Which is to say: Thirst has quite a bit on its plate, more than it can ingest. Agitating conspiracy paranoia, puncturing classism, and thumbing through the book on the sins of the father (escaping your family lineage and all that) are all inferred if not necessarily weaponized as provocative themes to their fullest extent. Instead, Thirst somewhat unsatisfyingly dusts itself with sprinkles of each theme almost as if trying to hit all the bases. Or, if you prefer, it throws everything at the wall to see what works, erecting a busy film where the surfeit of thematic density is thankfully qualified with a wounded, weathered climate and a hazy quasi-psychedelic bent that effectively marshals a complexion of unease without really going full-throttle and flooding the film’s tank in over-bearing atmosphere. (Now I have my puns mixed up with Mad Max, but Australian genre cinema from the ‘70s can have that effect on people).
Perhaps it goes without saying that we’re not in the same ballpark as Picnic at Hanging Rock or Walkabout as far as horror or social critique is concerned, with Thirst never registering either the latter’s blunt sizzle or the former’s ethereal, psychosomatic sense of the past as a specter on the back of the present. Thirst may have an idea or two about how to allegorize horror, but a better film, like those two earlier-‘70s classics, could overshadow allegory with the sublime unnaturalness of freakish, lyrical textures and dreamy evocations of alienation and youthful unrest. Do not expect Thirst to be included in that mighty tome of recovered-masterpieces like Australia’s savage fiend of a 1971 classic Wake in Fright. Hardy’s film is a little too trapped in its own head-space and too statically ossified as a thought piece to actually feel out the irregular rhythms of out-of-the-way life in the outback like any of those other films.

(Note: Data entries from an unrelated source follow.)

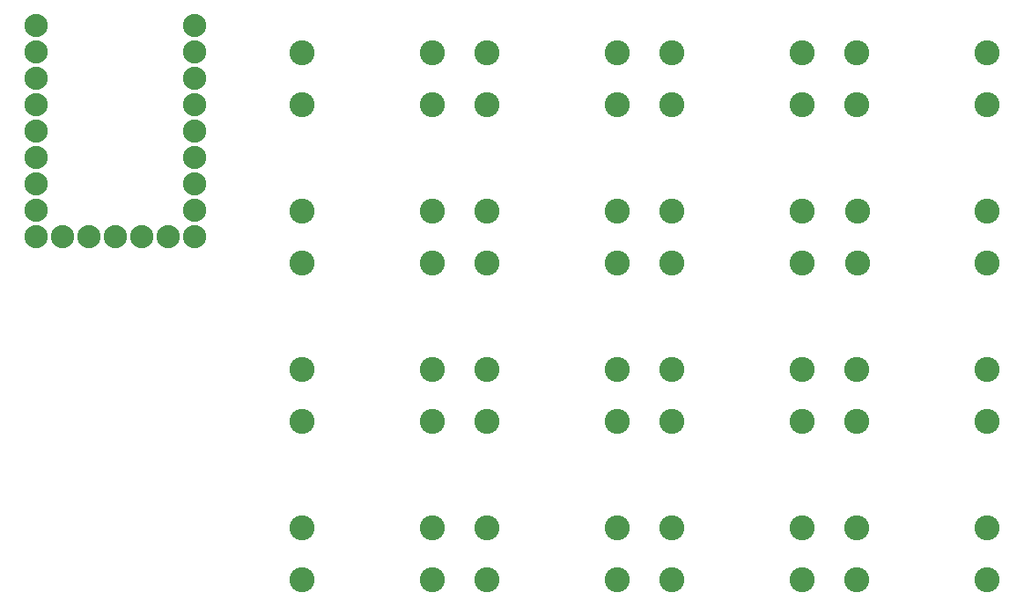
<source format=gbs>
G04 MADE WITH FRITZING*
G04 WWW.FRITZING.ORG*
G04 DOUBLE SIDED*
G04 HOLES PLATED*
G04 CONTOUR ON CENTER OF CONTOUR VECTOR*
%ASAXBY*%
%FSLAX23Y23*%
%MOIN*%
%OFA0B0*%
%SFA1.0B1.0*%
%ADD10C,0.088000*%
%ADD11C,0.095000*%
%LNMASK0*%
G90*
G70*
G54D10*
X141Y2298D03*
X141Y2198D03*
X141Y2098D03*
X141Y1998D03*
X141Y1898D03*
X141Y1798D03*
X141Y1698D03*
X141Y1598D03*
X141Y1498D03*
X241Y1498D03*
X341Y1498D03*
X441Y1498D03*
X541Y1498D03*
X641Y1498D03*
X741Y1498D03*
X741Y1598D03*
X741Y1698D03*
X741Y1798D03*
X741Y1898D03*
X741Y1998D03*
X740Y2098D03*
X741Y2198D03*
X741Y2298D03*
G54D11*
X3249Y395D03*
X3249Y198D03*
X3741Y198D03*
X3741Y395D03*
X2549Y395D03*
X2549Y198D03*
X3041Y198D03*
X3041Y395D03*
X1849Y395D03*
X1849Y198D03*
X2341Y198D03*
X2341Y395D03*
X1149Y395D03*
X1149Y198D03*
X1641Y198D03*
X1641Y395D03*
X3249Y995D03*
X3249Y798D03*
X3741Y798D03*
X3741Y995D03*
X2549Y995D03*
X2549Y798D03*
X3041Y798D03*
X3041Y995D03*
X1849Y995D03*
X1849Y798D03*
X2341Y798D03*
X2341Y995D03*
X1149Y995D03*
X1149Y798D03*
X1641Y798D03*
X1641Y995D03*
X3250Y1595D03*
X3250Y1398D03*
X3742Y1398D03*
X3742Y1595D03*
X2549Y1595D03*
X2549Y1398D03*
X3041Y1398D03*
X3041Y1595D03*
X1849Y1595D03*
X1849Y1398D03*
X2341Y1398D03*
X2341Y1595D03*
X1149Y1595D03*
X1149Y1398D03*
X1641Y1398D03*
X1641Y1595D03*
X3249Y2195D03*
X3249Y1998D03*
X3741Y1998D03*
X3741Y2195D03*
X2549Y2195D03*
X2549Y1998D03*
X3041Y1998D03*
X3041Y2195D03*
X1849Y2195D03*
X1849Y1998D03*
X2341Y1998D03*
X2341Y2195D03*
X1149Y2195D03*
X1149Y1998D03*
X1641Y1998D03*
X1641Y2195D03*
G04 End of Mask0*
M02*
</source>
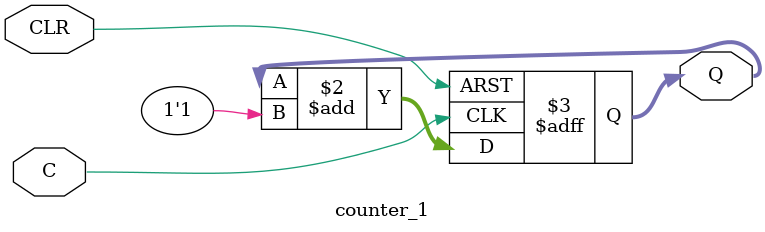
<source format=v>
module counter_1 (input C, CLR, output reg
[3:0] Q);
always @(posedge C or posedge CLR)
begin
if (CLR)
Q <= 4'b0000;
else
Q <= Q + 1'b1;
end
endmodule

</source>
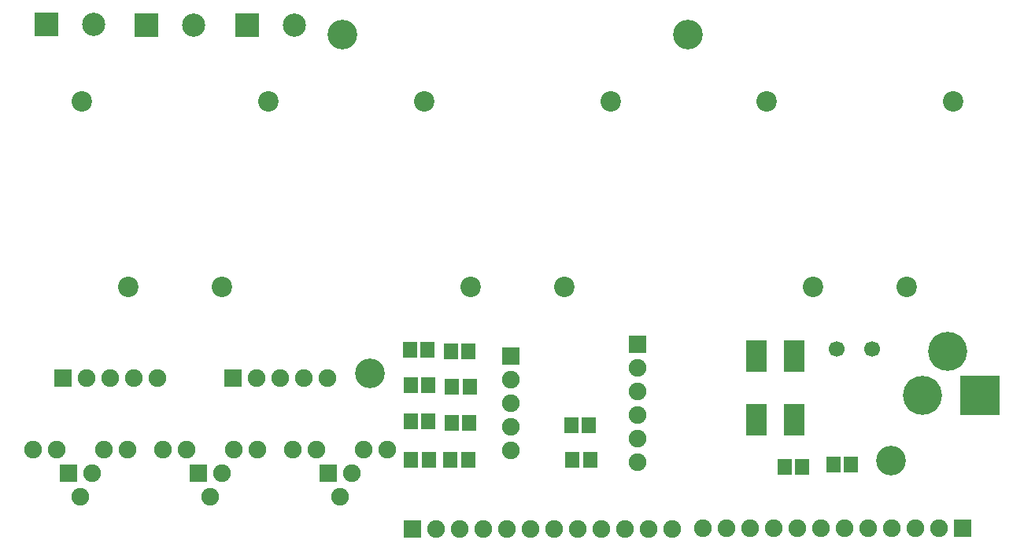
<source format=gts>
G04 DipTrace 2.4.0.2*
%INTopMask.gts*%
%MOIN*%
%ADD22C,0.0669*%
%ADD35C,0.126*%
%ADD45R,0.0866X0.1339*%
%ADD47R,0.1654X0.1654*%
%ADD49C,0.1654*%
%ADD57C,0.0748*%
%ADD60C,0.0748*%
%ADD62R,0.0748X0.0748*%
%ADD64R,0.0591X0.0669*%
%ADD66C,0.0984*%
%ADD68R,0.0984X0.0984*%
%ADD70C,0.0866*%
%FSLAX44Y44*%
G04*
G70*
G90*
G75*
G01*
%LNTopMask*%
%LPD*%
D35*
X32437Y25562D3*
D70*
X8749Y14875D3*
X12687D3*
X6781Y22737D3*
X14656D3*
X23249Y14875D3*
X27187D3*
X21281Y22737D3*
X29156D3*
X37749Y14875D3*
X41687D3*
X35781Y22737D3*
X43656D3*
D68*
X5259Y25988D3*
D66*
X7259D3*
D68*
X9516Y25967D3*
D66*
X11516D3*
D68*
X13774Y25968D3*
D66*
X15774D3*
D35*
X17812Y25562D3*
D62*
X5957Y11015D3*
D60*
X6957D3*
X7957D3*
X8957D3*
X9957D3*
D62*
X13157Y11006D3*
D60*
X14157D3*
X15157D3*
X16157D3*
X17157D3*
D62*
X6207Y6981D3*
D60*
X7207D3*
D62*
X11707D3*
D60*
X12707D3*
D62*
X17207D3*
D60*
X18207D3*
D57*
X4707Y7981D3*
X5707D3*
X6707Y5981D3*
X7707Y7981D3*
X8707D3*
X10207D3*
X11207D3*
X12207Y5981D3*
X13207Y7981D3*
X14207D3*
X15707D3*
X16707D3*
X17707Y5981D3*
X18707Y7981D3*
X19707D3*
D49*
X43423Y12132D3*
X42360Y10282D3*
D47*
X44801D3*
D64*
X36534Y7253D3*
X37282D3*
D62*
X30304Y12421D3*
D60*
Y11421D3*
Y10421D3*
Y9421D3*
Y8421D3*
Y7421D3*
D45*
X36918Y9252D3*
Y11929D3*
X35343Y9252D3*
Y11929D3*
D22*
X38720Y12237D3*
X40220D3*
D64*
X38585Y7329D3*
X39333D3*
D62*
X20756Y4601D3*
D60*
X21756D3*
X22756D3*
X23756D3*
X24756D3*
X25756D3*
X26756D3*
X27756D3*
X28756D3*
X29756D3*
X30756D3*
X31756D3*
D62*
X44063Y4636D3*
D60*
X43063D3*
X42063D3*
X41063D3*
X40063D3*
X39063D3*
X38063D3*
X37063D3*
X36063D3*
X35063D3*
X34063D3*
X33063D3*
D64*
X20659Y12207D3*
X21407D3*
X20699Y10708D3*
X21447D3*
X20685Y9160D3*
X21433D3*
X22400Y12142D3*
X23148D3*
X22440Y10643D3*
X23188D3*
X22426Y9095D3*
X23174D3*
X22377Y7535D3*
X23125D3*
X20708Y7530D3*
X21456D3*
D62*
X24949Y11940D3*
D60*
Y10940D3*
Y9940D3*
Y8940D3*
Y7940D3*
D64*
X27487Y9005D3*
X28235D3*
X27537Y7526D3*
X28285D3*
D35*
X18970Y11206D3*
X41040Y7502D3*
M02*

</source>
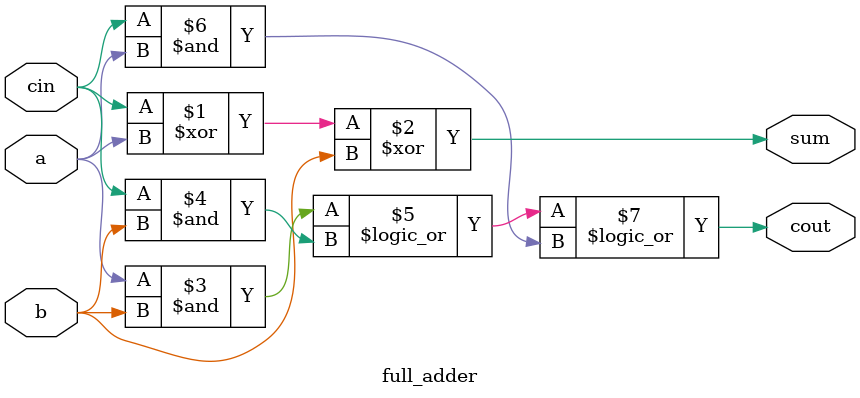
<source format=sv>
module full_adder (  /*AUTOARG*/
    // Outputs
    sum,
    cout,
    // Inputs
    a,
    b,
    cin
);

  input a, b, cin;
  output logic sum, cout;

  assign sum  = cin ^ a ^ b;
  assign cout = a & b || cin & b || cin & a;


endmodule

</source>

Thirst is too interested in working on paper to etch out its best self as a living and breathing film, too blinded by its thoughts and themes and social weight to boast the outlaw spirit of lively, temporally-active cinema that revises and reconsiders itself by the moment.
Lest I get ahead of myself: Thirst is a good film, but its sense of pride in its own social relevance only neuters its effect, creating a work that is more insistent about its importance than the aforementioned Australian classics, but a work that is definitely not as deadly. If the nation down under is infamous for its bizarre and venomous animal beings, Thirst is so fascinated with connecting the dots of its own thesis to ever rank among the upper echelon of Australia’s murderer’s row of bedeviling creatures, both filmic ones or otherwise.